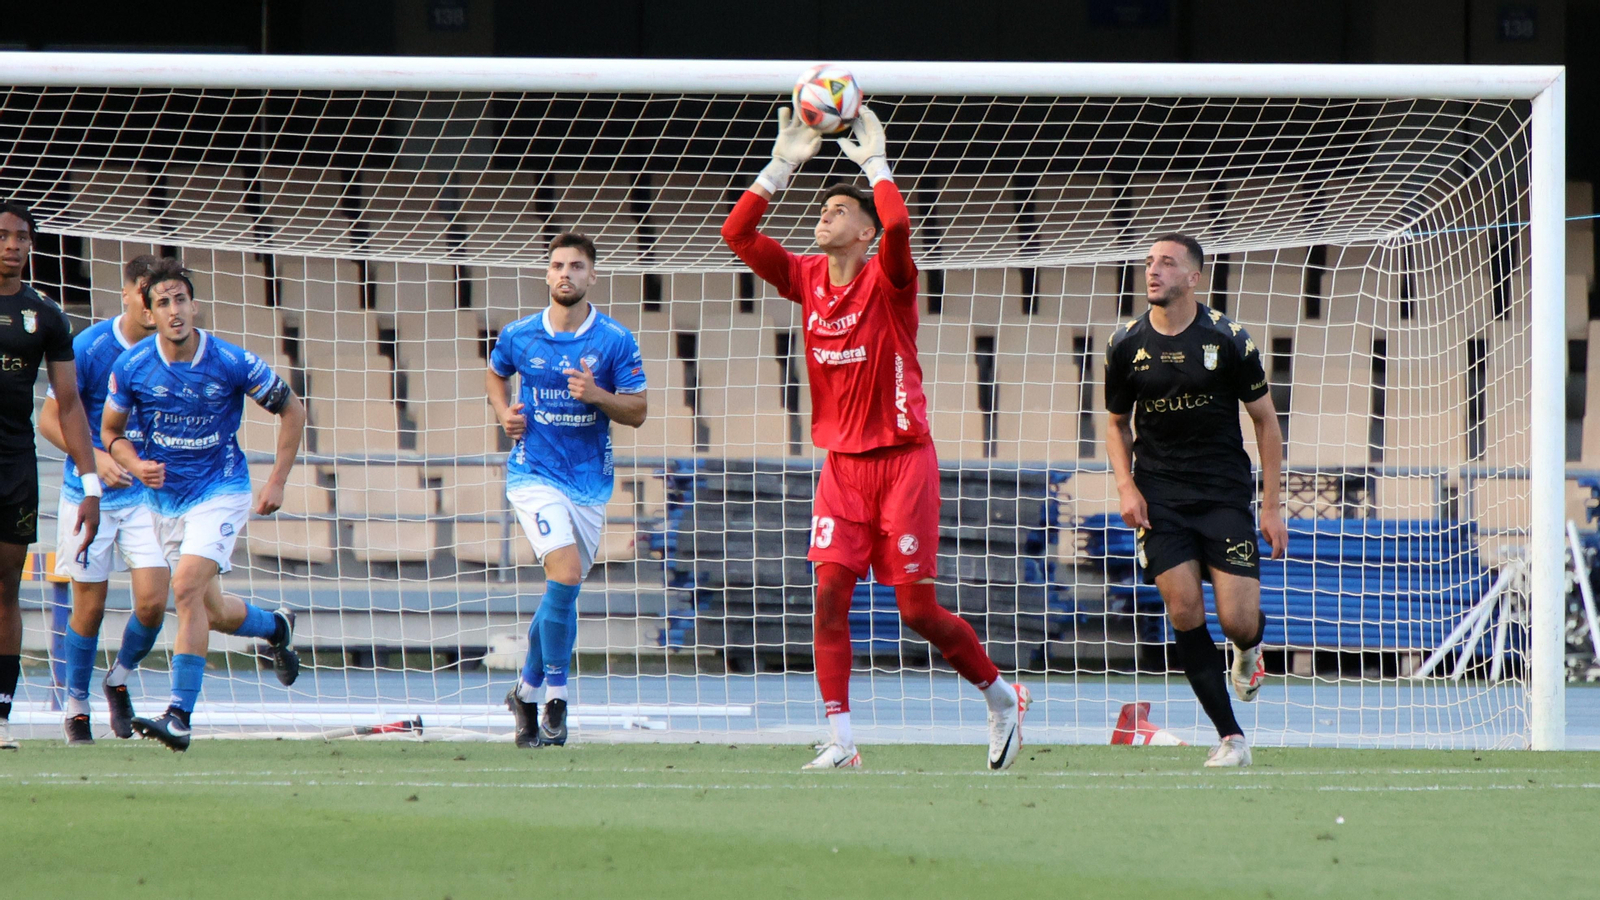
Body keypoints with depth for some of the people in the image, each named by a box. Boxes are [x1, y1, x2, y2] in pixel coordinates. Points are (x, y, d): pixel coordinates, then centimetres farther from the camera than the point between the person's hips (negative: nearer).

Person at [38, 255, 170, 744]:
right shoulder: (89, 347, -11)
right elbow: (50, 419, -8)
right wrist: (95, 458, -22)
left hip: (146, 492, 2)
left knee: (153, 601, -10)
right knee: (89, 608, 2)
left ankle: (120, 680, 18)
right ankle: (76, 706, 21)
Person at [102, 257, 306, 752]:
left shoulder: (231, 362, -15)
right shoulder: (131, 367, -10)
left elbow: (292, 410, -1)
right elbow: (110, 430, 5)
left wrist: (277, 482, -4)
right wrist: (136, 465, -16)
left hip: (221, 492, -4)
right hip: (165, 498, 4)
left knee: (187, 587, -23)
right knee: (213, 611, 13)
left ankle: (179, 715, -23)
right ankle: (276, 626, 47)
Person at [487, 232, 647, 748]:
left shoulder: (615, 340, -3)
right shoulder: (519, 336, 0)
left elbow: (638, 412, -1)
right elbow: (495, 375, 21)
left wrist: (598, 395, -19)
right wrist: (504, 413, 2)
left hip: (590, 481, 2)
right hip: (534, 473, -2)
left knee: (562, 591, 9)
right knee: (566, 573, -21)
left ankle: (528, 691, 30)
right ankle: (555, 701, -11)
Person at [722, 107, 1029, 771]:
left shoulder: (886, 280, -10)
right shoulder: (807, 279, 6)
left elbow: (898, 225, -31)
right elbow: (737, 233, 2)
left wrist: (876, 161, -19)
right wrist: (783, 165, -2)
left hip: (901, 460, -5)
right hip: (841, 462, 5)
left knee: (917, 609, -4)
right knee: (829, 592, -9)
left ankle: (1002, 698, 19)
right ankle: (840, 742, -8)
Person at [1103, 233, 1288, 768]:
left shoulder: (1228, 339, -5)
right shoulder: (1126, 345, 2)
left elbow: (1266, 422, 4)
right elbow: (1117, 425, 16)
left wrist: (1271, 507, 1)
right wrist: (1126, 486, -3)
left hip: (1225, 493, -2)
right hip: (1159, 497, 2)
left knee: (1238, 621, -10)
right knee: (1185, 612, -12)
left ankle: (1249, 647, 30)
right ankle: (1231, 736, -4)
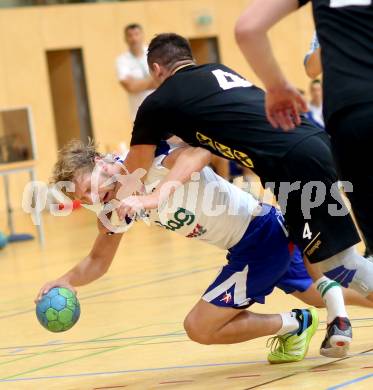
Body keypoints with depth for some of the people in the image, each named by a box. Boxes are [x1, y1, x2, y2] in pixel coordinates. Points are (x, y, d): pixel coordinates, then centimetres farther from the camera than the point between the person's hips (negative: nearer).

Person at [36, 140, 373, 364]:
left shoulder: (162, 162, -24)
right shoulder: (116, 205, 0)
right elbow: (98, 261, 8)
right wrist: (67, 281, -9)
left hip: (264, 233, -9)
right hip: (247, 245, 9)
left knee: (200, 328, -8)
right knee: (318, 294, 28)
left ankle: (294, 324, 5)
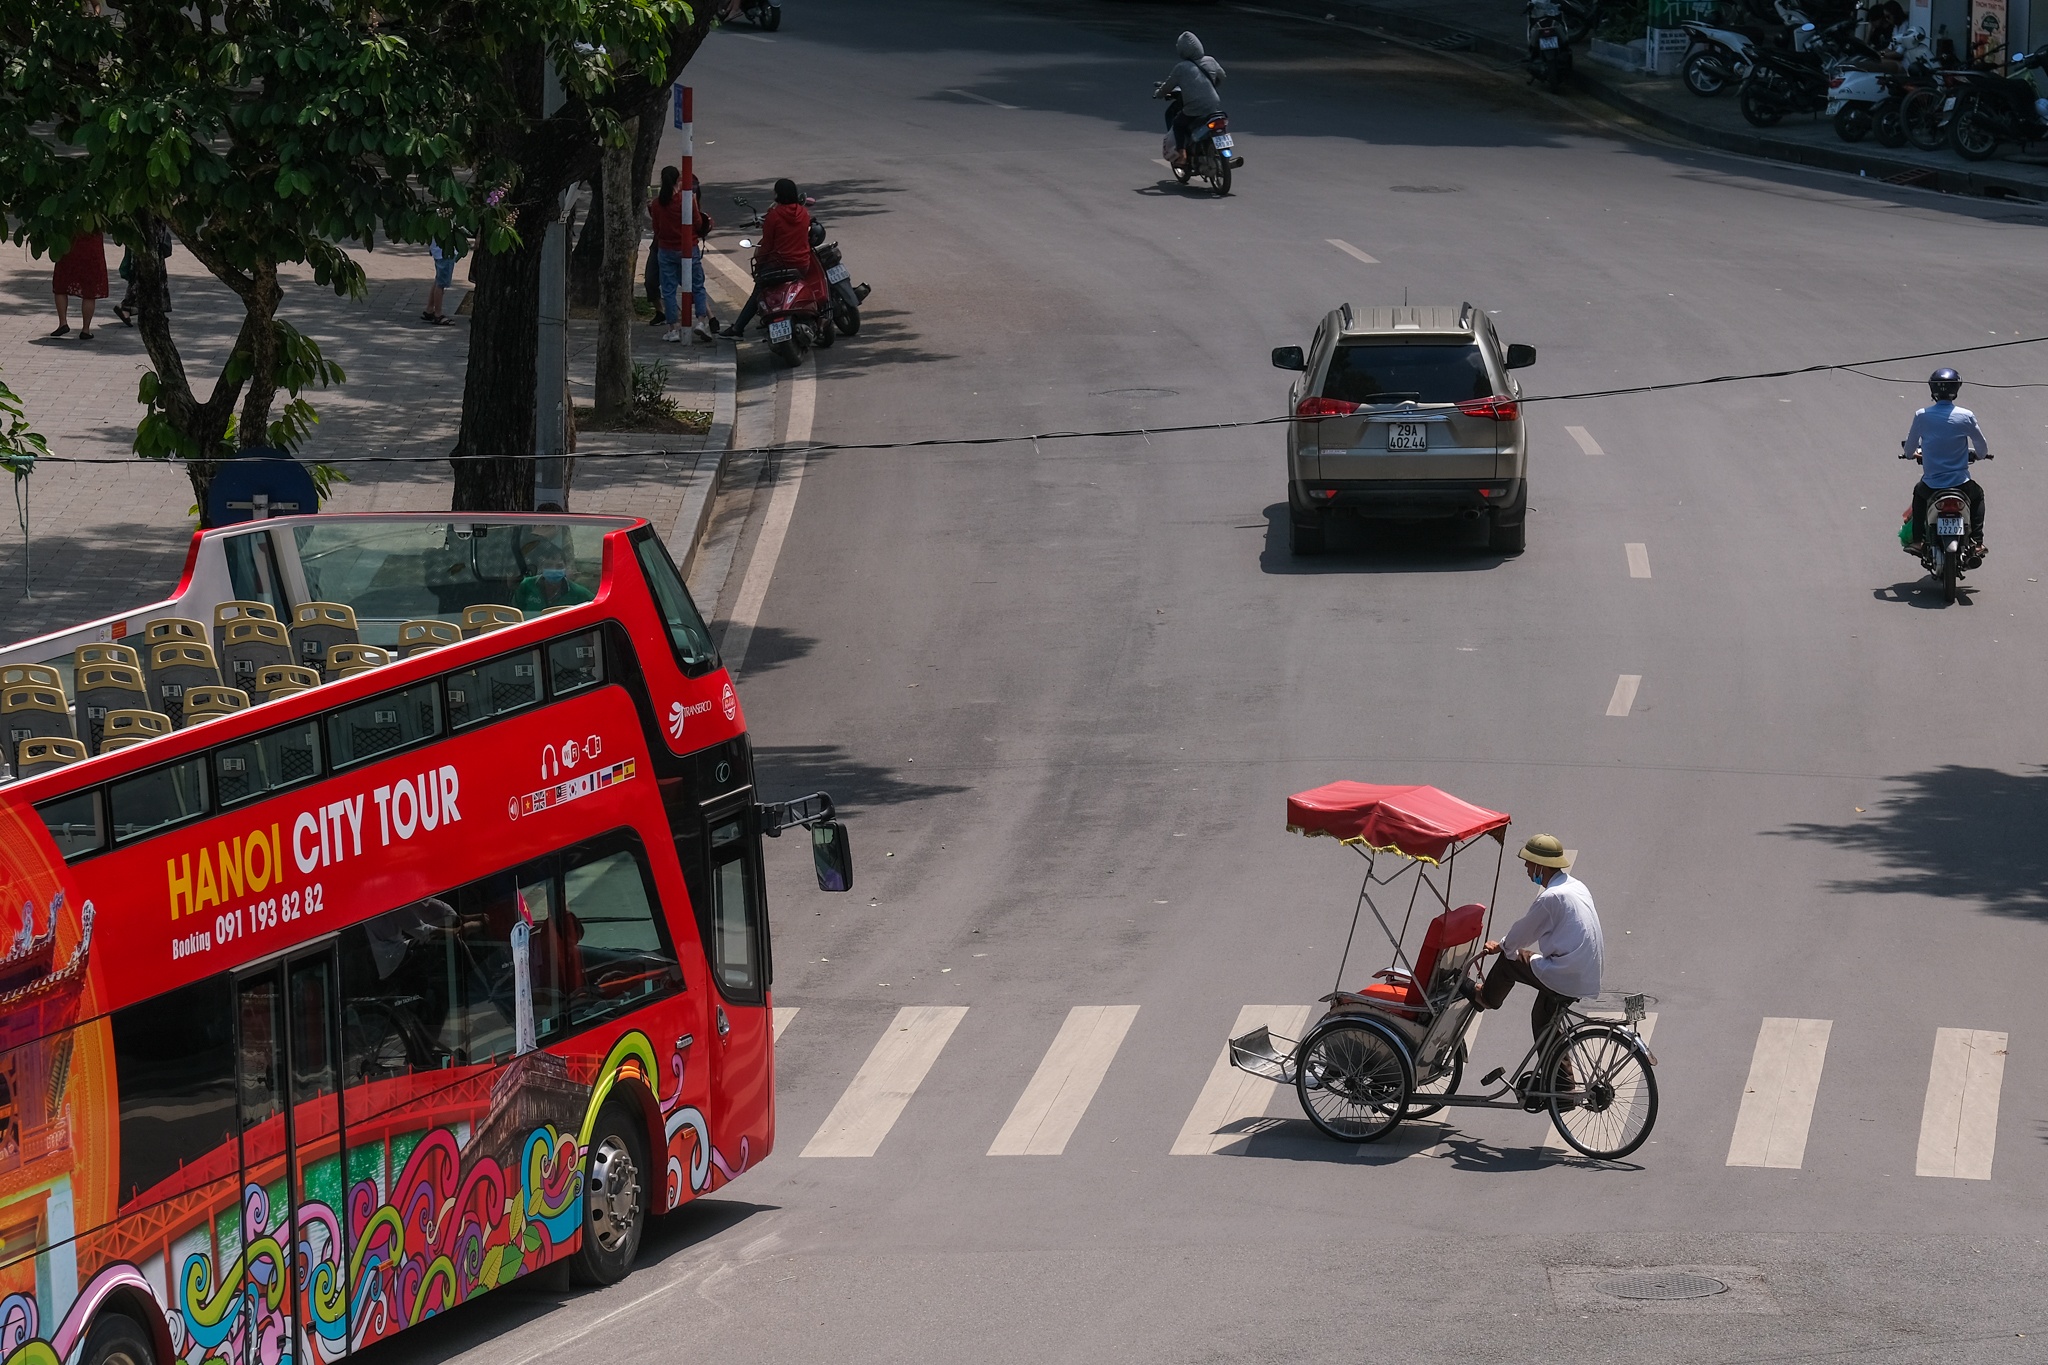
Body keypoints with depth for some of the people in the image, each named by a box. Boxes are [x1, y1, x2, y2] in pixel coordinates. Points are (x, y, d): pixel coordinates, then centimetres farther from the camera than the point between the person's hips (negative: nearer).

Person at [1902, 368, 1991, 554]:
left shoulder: (1921, 416, -9)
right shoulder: (1966, 416, -10)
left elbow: (1909, 450, 3)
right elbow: (1983, 449, 0)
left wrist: (1910, 453, 28)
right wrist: (1979, 455, 25)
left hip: (1931, 485, 1)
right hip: (1960, 484, -1)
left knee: (1919, 493, 35)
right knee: (1977, 495, 33)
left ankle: (1916, 540, 29)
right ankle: (1977, 542, 25)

▸ **Required work**
Return, with no change at all, every line in the entries above from the line containing "right ankle: (276, 626, 47)" through the line containing "left knee: (562, 591, 9)".

▸ **Exercise output**
right ankle: (276, 626, 47)
Person at [487, 232, 647, 748]:
left shoulder: (615, 340, -3)
right shoulder: (519, 336, 0)
left elbow: (638, 412, -1)
right elbow: (495, 375, 21)
left wrist: (598, 395, -19)
right wrist: (504, 413, 2)
left hip: (590, 481, 2)
right hip: (534, 473, -2)
left knee: (562, 591, 9)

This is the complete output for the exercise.